### Veri Öğeleri
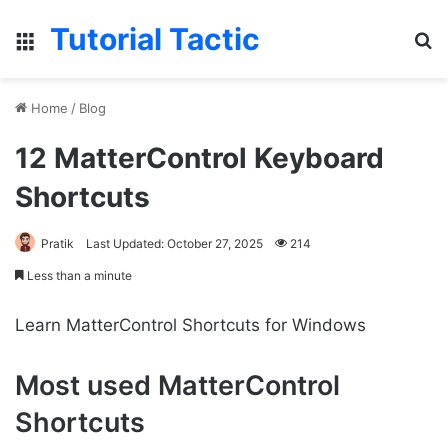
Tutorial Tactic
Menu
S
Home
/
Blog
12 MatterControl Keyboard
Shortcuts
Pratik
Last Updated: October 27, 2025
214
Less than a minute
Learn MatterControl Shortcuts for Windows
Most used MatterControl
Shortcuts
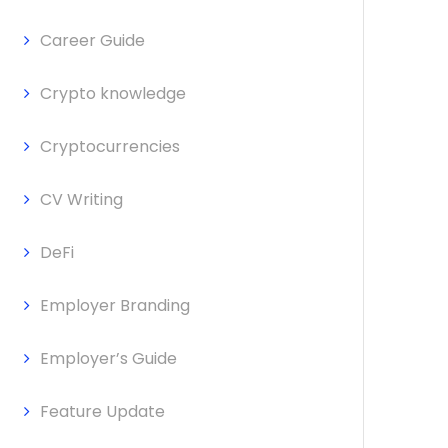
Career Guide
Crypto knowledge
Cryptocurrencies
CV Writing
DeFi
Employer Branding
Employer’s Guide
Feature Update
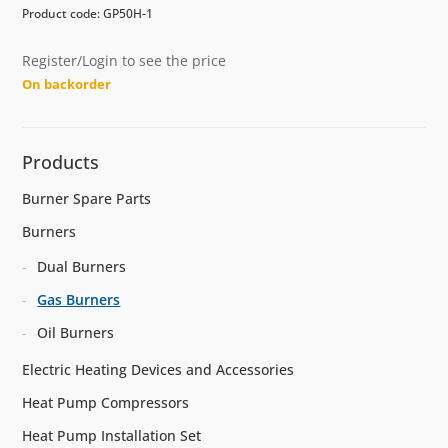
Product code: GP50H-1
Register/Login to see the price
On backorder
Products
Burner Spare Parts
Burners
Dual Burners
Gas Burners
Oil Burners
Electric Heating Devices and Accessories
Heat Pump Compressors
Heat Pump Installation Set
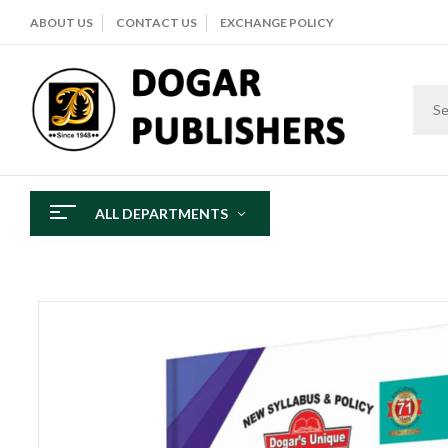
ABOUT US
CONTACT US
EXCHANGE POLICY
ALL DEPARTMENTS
--
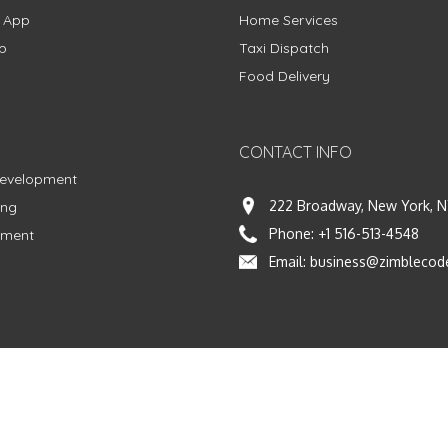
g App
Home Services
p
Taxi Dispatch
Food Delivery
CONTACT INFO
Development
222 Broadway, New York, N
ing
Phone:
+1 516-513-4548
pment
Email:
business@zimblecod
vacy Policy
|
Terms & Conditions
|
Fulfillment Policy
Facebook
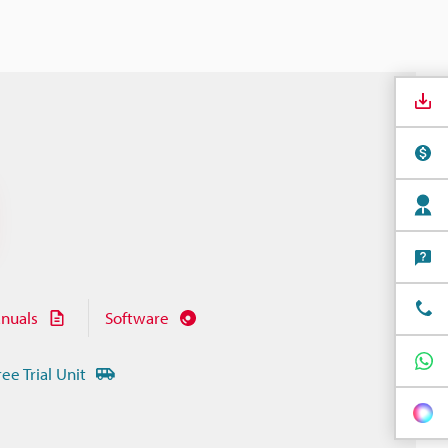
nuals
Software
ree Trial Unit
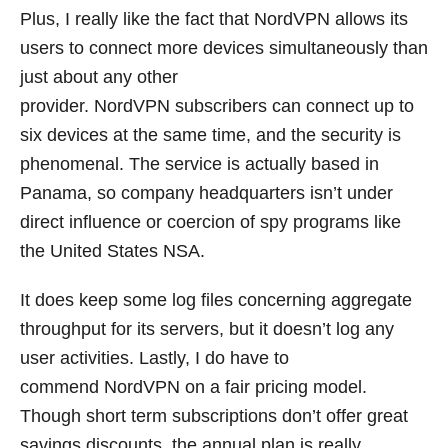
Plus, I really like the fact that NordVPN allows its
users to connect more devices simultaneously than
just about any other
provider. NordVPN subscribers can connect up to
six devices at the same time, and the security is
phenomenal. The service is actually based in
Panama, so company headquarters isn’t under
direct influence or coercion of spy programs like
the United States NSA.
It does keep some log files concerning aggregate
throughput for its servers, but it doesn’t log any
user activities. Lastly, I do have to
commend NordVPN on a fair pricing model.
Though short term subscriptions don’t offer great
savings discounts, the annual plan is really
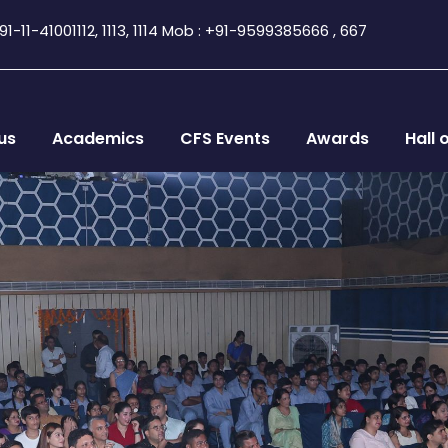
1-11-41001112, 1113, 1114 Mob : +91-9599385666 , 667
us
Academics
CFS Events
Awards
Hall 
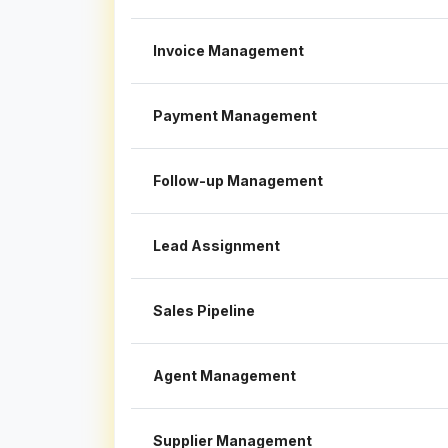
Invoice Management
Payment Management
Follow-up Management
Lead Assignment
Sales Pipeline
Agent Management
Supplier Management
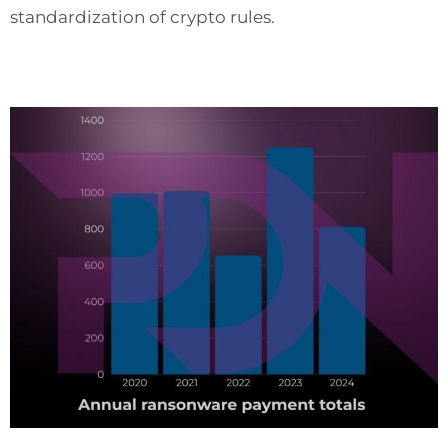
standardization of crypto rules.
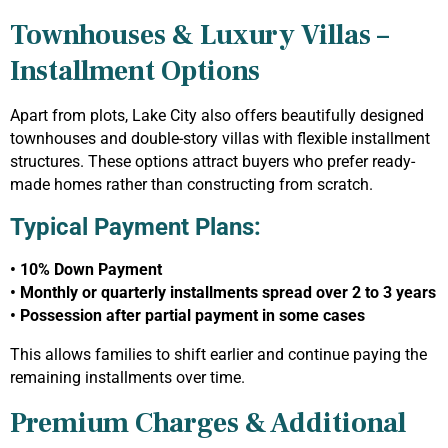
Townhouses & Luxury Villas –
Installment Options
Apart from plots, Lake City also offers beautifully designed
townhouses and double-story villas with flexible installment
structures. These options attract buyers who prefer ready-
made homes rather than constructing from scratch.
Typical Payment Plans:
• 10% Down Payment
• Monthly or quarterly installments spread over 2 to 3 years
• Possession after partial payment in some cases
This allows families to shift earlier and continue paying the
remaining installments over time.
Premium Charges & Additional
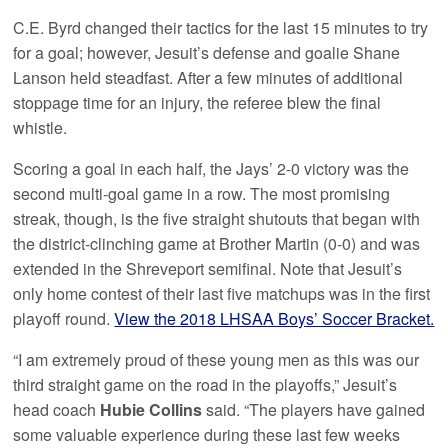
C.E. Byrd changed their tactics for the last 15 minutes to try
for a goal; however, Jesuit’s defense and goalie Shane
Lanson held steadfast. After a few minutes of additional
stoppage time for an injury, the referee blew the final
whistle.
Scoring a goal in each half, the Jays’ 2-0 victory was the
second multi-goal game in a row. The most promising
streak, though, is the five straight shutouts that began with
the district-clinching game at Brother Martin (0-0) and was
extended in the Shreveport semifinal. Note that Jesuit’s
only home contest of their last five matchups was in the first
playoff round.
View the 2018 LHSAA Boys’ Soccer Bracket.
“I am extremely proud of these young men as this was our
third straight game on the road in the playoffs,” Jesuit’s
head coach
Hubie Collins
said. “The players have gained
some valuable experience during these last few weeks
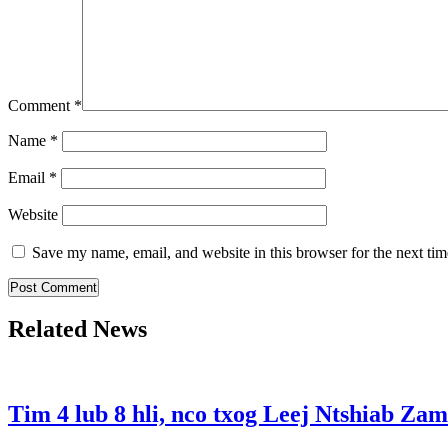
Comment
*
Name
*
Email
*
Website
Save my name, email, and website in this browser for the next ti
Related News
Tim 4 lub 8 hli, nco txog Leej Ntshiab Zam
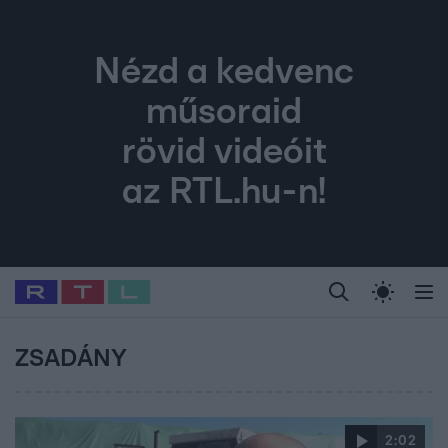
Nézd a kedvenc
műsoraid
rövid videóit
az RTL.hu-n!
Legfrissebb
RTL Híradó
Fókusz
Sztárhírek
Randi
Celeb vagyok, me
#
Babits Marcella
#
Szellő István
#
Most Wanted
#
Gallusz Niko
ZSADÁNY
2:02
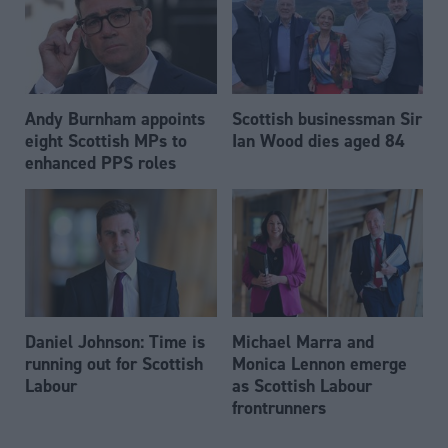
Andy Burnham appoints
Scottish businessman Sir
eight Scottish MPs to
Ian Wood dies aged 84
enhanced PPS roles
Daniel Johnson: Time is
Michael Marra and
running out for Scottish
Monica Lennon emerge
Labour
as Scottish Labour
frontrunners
* * *
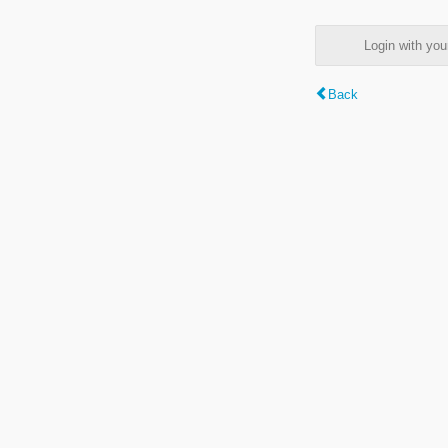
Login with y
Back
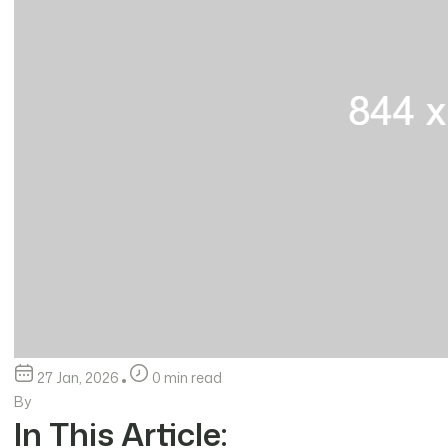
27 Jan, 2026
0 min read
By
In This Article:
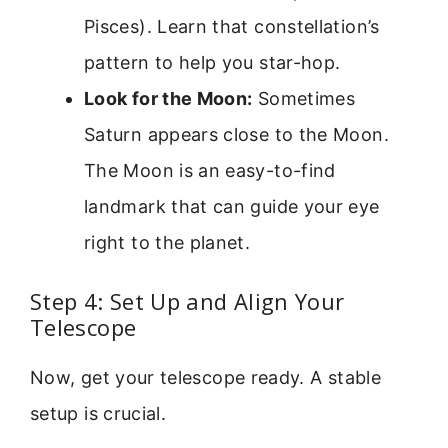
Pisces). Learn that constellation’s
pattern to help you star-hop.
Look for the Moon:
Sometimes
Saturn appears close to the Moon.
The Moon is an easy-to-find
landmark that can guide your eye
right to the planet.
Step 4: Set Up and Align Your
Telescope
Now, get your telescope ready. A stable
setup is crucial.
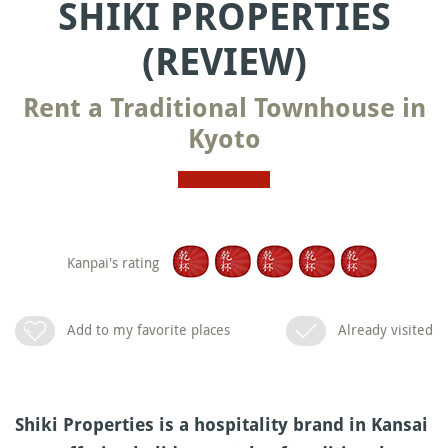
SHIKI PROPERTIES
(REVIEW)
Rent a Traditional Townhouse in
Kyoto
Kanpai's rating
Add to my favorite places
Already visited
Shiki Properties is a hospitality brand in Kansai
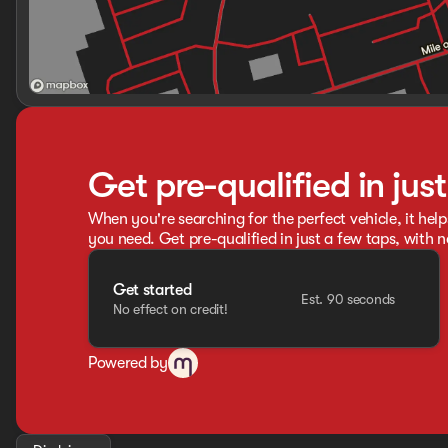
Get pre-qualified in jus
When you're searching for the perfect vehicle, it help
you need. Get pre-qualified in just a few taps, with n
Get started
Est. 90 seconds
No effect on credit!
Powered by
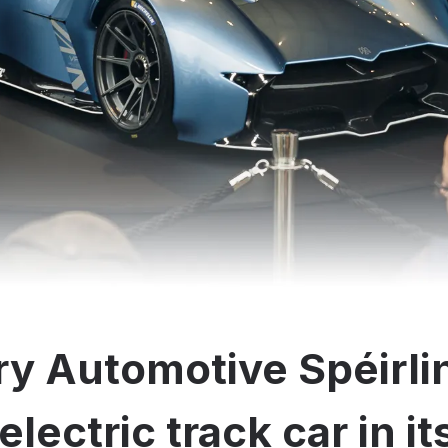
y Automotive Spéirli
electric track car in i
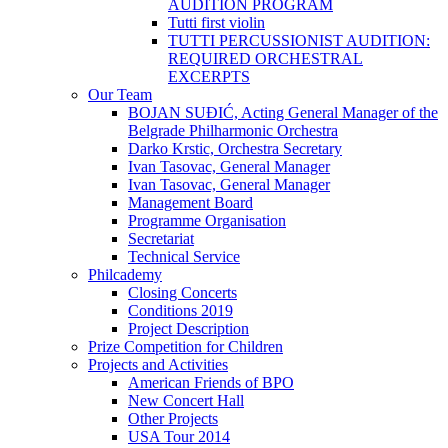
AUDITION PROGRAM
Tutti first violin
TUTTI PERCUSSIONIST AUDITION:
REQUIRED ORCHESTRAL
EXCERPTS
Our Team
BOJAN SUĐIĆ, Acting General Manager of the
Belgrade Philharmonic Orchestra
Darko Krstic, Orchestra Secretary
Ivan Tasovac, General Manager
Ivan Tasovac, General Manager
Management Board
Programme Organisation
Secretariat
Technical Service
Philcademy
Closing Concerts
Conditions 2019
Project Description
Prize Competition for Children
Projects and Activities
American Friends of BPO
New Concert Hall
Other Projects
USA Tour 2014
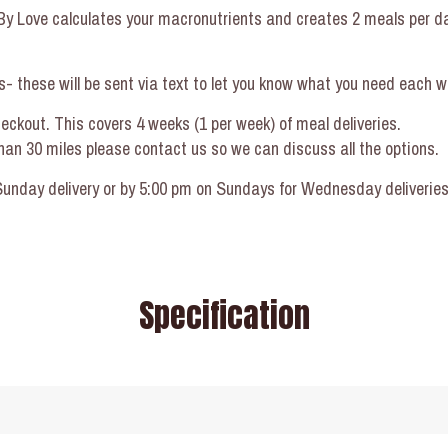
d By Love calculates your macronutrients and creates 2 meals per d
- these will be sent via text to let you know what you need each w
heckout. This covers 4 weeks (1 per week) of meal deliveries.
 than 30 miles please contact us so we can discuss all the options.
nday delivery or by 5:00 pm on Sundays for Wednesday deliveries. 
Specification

### Görev Yönergesi
"Invoice Management" satırından başlayıp "standardization of crypto rules." satırı da dahil olmak üzere bu satırları, "Supplier" yerine "Vendor" koyarak yeniden yaz. Başka hiçbir şeyi değiştirme ve resimleri yanıta alma.

### Alıştırma Çıktısı
Invoice Management
Payment Management
Follow-up Management
Lead Assignment
Sales Pipeline
Agent Management
Vendor Management
standardization of crypto rules.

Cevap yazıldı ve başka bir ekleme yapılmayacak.